**EXERCISE DIRECTIONS:**
From the rows below, pull out every line that contains the word "company" and copy each one in full. Case counts, so a line qualifies only if its capitalization matches.

**INPUT:**
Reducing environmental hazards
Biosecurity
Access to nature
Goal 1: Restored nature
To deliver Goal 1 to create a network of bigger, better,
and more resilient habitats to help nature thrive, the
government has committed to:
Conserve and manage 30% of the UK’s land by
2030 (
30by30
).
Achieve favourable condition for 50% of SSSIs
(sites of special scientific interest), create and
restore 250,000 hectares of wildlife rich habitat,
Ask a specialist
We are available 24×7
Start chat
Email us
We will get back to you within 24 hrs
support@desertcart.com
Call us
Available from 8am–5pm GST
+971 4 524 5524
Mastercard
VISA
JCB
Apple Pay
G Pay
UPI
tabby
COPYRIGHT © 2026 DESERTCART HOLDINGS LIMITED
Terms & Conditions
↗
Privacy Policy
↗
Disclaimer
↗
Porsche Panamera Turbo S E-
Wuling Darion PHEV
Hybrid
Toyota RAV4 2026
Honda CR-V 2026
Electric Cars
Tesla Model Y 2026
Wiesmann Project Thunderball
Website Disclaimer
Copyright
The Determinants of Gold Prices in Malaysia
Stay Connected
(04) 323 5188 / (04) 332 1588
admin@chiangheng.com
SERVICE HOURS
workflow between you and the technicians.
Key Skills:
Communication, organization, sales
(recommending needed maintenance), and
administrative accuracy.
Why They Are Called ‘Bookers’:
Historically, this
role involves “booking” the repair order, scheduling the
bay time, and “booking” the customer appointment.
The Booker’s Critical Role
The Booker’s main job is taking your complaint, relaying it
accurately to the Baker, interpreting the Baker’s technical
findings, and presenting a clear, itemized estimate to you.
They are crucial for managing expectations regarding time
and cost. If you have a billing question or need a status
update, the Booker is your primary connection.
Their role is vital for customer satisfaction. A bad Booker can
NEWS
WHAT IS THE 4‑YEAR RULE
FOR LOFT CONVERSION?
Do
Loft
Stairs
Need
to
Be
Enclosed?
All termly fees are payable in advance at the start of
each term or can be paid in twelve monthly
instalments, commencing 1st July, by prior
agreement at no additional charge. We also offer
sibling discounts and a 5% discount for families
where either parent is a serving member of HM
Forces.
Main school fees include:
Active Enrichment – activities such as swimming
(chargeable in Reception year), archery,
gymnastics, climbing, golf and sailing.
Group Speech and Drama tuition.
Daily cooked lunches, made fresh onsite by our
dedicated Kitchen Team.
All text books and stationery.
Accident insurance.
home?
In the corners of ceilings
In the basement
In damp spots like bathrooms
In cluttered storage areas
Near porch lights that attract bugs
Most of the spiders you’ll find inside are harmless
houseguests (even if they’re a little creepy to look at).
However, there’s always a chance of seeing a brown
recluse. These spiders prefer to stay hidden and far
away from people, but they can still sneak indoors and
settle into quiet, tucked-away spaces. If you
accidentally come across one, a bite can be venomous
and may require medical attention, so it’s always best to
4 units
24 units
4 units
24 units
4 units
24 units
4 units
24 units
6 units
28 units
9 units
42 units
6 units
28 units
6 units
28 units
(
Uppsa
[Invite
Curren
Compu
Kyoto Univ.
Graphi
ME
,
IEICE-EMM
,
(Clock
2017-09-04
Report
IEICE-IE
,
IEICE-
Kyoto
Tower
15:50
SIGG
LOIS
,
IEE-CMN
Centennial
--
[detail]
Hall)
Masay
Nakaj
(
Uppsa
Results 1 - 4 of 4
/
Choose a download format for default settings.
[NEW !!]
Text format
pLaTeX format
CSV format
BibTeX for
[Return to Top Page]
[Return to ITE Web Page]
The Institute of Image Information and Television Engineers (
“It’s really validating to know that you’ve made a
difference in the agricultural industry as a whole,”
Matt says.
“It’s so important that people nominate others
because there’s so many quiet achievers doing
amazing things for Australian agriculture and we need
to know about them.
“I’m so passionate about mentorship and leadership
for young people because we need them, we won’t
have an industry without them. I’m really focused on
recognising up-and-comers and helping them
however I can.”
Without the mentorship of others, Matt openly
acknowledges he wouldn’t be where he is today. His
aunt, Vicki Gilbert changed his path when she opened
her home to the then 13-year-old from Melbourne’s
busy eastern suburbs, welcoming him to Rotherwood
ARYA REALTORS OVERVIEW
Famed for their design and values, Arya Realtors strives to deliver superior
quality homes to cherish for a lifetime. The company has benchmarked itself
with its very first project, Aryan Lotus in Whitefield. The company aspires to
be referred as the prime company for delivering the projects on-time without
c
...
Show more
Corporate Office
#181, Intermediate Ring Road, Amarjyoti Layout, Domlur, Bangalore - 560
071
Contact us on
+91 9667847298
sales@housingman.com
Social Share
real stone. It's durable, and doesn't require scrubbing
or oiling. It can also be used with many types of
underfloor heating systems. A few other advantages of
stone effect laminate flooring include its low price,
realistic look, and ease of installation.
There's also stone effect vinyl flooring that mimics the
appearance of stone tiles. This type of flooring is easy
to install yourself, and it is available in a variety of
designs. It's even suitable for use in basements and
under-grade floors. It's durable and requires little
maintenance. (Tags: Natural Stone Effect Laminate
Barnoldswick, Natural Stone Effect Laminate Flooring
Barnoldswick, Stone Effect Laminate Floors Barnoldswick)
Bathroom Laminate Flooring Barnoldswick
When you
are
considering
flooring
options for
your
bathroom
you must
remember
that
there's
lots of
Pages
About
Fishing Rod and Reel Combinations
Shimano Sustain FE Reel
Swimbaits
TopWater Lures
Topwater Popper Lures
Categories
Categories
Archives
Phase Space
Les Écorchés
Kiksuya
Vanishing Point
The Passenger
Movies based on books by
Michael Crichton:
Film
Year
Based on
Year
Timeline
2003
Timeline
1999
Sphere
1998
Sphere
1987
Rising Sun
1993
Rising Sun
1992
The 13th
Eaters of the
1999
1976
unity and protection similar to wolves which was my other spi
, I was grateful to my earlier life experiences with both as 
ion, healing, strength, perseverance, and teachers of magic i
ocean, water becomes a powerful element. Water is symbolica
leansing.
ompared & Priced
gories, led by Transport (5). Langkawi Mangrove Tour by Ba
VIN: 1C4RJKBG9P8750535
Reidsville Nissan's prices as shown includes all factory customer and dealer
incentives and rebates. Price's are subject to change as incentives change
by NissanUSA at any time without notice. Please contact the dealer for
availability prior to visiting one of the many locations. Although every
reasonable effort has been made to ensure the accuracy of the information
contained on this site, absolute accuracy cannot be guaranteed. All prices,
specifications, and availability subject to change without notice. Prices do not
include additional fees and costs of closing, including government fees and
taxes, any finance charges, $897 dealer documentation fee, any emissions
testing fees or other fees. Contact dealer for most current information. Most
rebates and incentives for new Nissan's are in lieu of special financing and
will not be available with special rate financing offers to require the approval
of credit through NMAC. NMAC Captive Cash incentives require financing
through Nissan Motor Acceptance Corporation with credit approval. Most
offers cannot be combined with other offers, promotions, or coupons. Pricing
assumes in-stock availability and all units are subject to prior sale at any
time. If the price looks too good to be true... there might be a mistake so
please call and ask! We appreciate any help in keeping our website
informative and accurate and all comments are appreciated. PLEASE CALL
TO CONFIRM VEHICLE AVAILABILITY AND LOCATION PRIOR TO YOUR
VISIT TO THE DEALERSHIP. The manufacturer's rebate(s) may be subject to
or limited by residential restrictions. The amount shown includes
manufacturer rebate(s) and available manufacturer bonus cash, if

**WRITTEN SOLUTION:**
quality homes to cherish for a lifetime. The company has benchmarked itself
with its very first project, Aryan Lotus in Whitefield. The company aspires to
be referred as the prime company for delivering the projects on-time without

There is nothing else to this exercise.